The Idaho Republican has been fighting the FEC’s demands for more than a year, arguing his stop at the airport bathroom in Minneapolis fell under his official duties as a senator because he was traveling between Idaho and Washington for work, and therefore the legal fees could be paid with campaign cash.
The FEC argues Craig unjustly enriched himself by siphoning money from his campaign, rather than his personal bank accounts, to pay for lawyers in the case. Misusing campaign money for an illegitimate purpose is not unlike fraud, commission lawyers wrote, adding Craig’s actions “undermine confidence in government.”
Craig should be “required to pay a substantial civil penalty to punish this violation and deter others,” wrote Kevin P. Hancock, the FEC’s lawyer. “The violation allowed Craig to profit, while injuring contributors to his committee, who were exercising their First Amendment right to support Craig’s candidacy, not his wallet.”
Craig didn’t return phone calls or emails seeking comment Friday about the FEC’s proposal, which was submitted to Jackson on Monday.

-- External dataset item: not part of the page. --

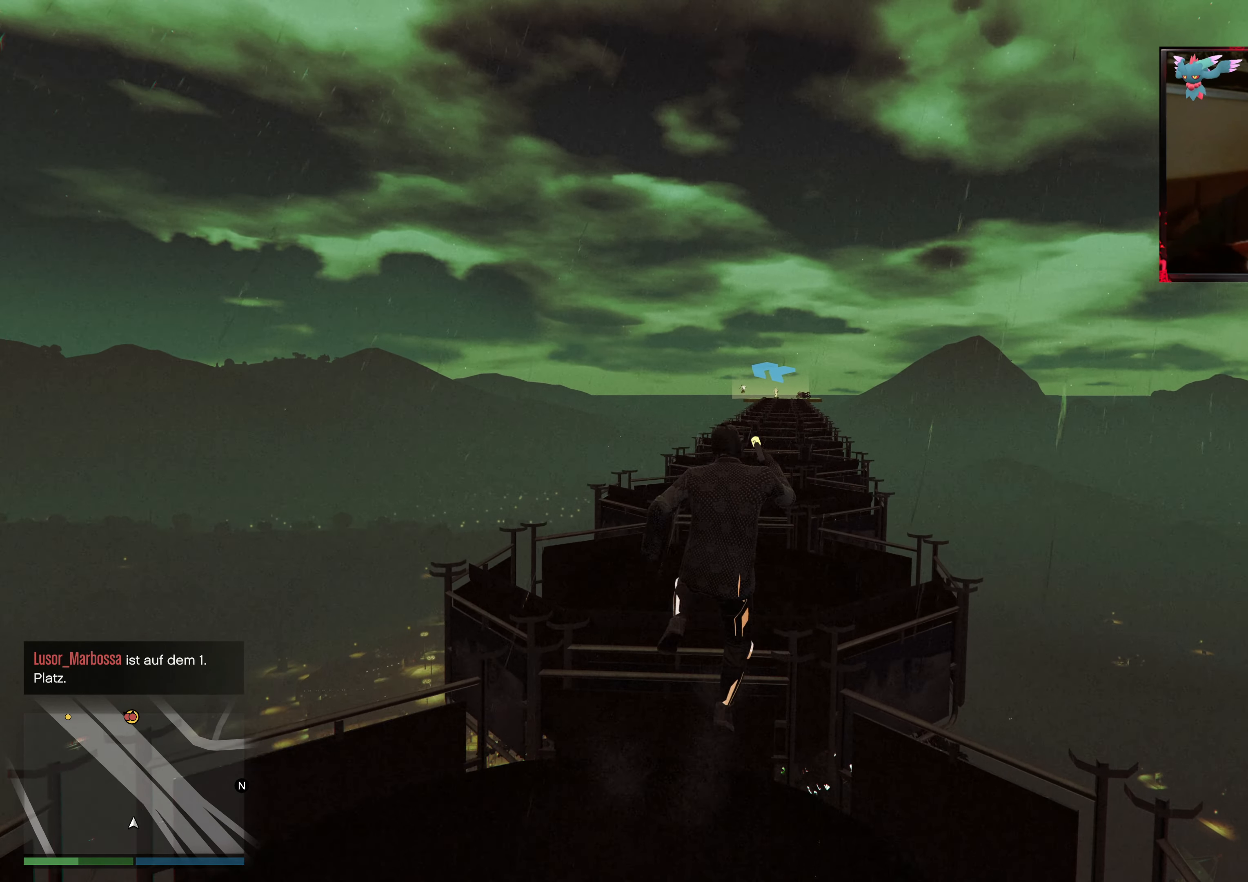
{"buttons": ["A"], "left_stick": "up", "right_stick": "center", "events": [[33, "X", "up"]]}
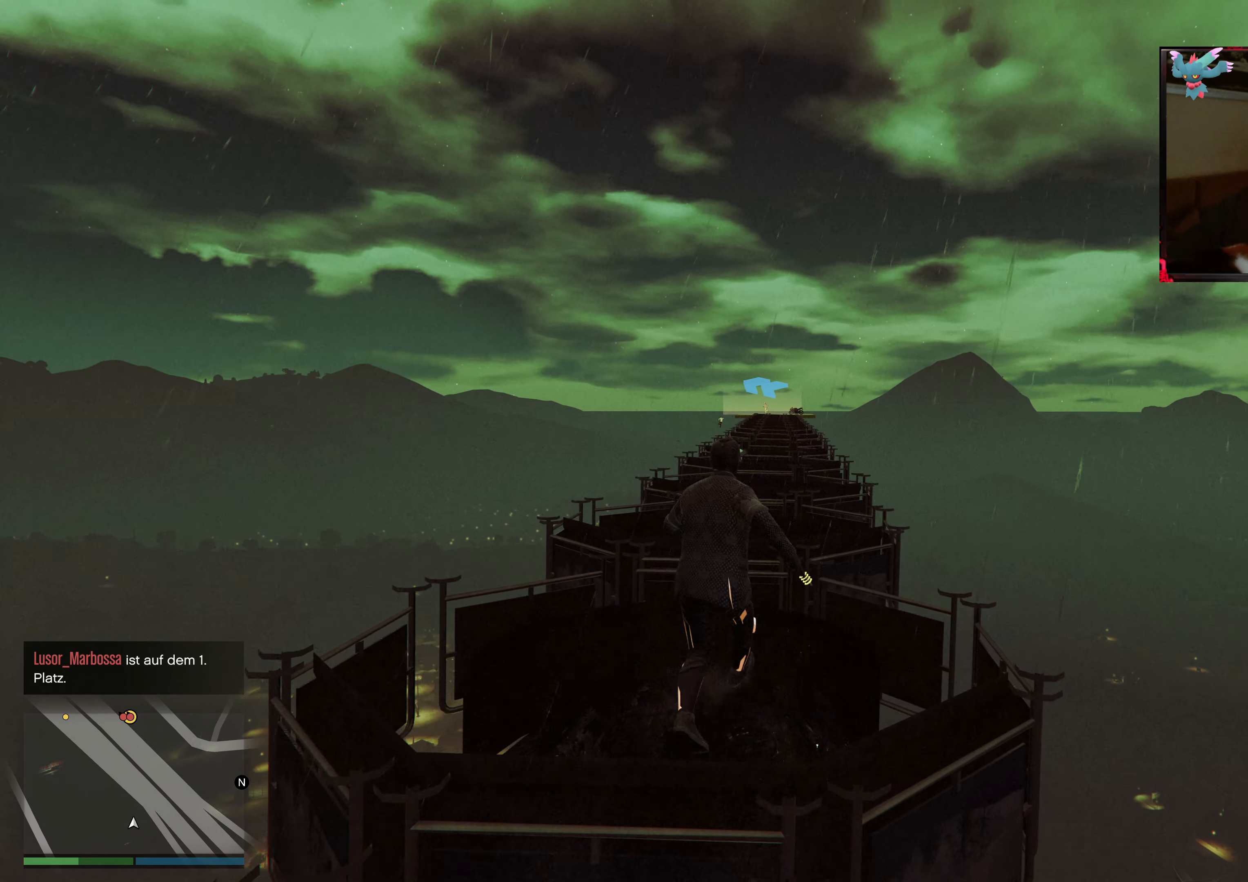
{"buttons": ["A"], "left_stick": "up", "right_stick": "center", "events": [[217, "X", "down"], [433, "X", "up"]]}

The senator was arrested June 11, 2007, by an undercover police officer at the Minneapolis-St. Paul International Airport. The officer said Craig tapped his foot and signaled under a stall divider that he wanted sex.
Craig pleaded guilty to disorderly conduct and paid a fine. After his arrest later became public, Craig tried unsuccessfully to reverse his conviction, in the process racking up substantial legal fees that he satisfied by tapping his campaign accounts.
In its proposal, the FEC first wants Craig to return $216,984 to his campaign fund.
Then, it wants Craig to pay a $70,000 civil penalty to the commission from his own funds, and another $70,000 fine from his campaign.
The FEC told Jackson the law actually entitles it to demand a $200,000 civil penalty, but it has trimmed its demands — even though FEC lawyers said Craig has consistently balked at coming to terms with the agency over the course of the 16-month lawsuit.
“The requested civil penalties would vindicate the authority of the FEC, in part by creating an incentive for parties to settle during the statutorily mandated conciliation process and conserve court resources,” Hancock wrote, adding cases like Craig’s are ordinarily resolved through discussions, not court proceedings.
“As far as we are aware, a ruling by this court imposing remedies for a civil violation … would be the first of its kind and thus an important indication of the sanctions would-be violators are likely to face in court,” he wrote.
The FEC rebuts what it says would likely be one of the three-term senator’s arguments against paying a fine: that he doesn’t have enough money.
In his 52-page filing this week, Hancock describes a list of assets owned by Craig and his wife, Suzanne, valued at nearly $1.4 million that might be used to help satisfy a judgment against him: a yacht he bought in 2003, a 5,000-square-foot home on 2 acres, savings and retirement accounts, cash, and numerous vehicles.
“Craig cannot demonstrate that he is unable to disgorge the converted funds or pay a civil penalty,” the FEC wrote.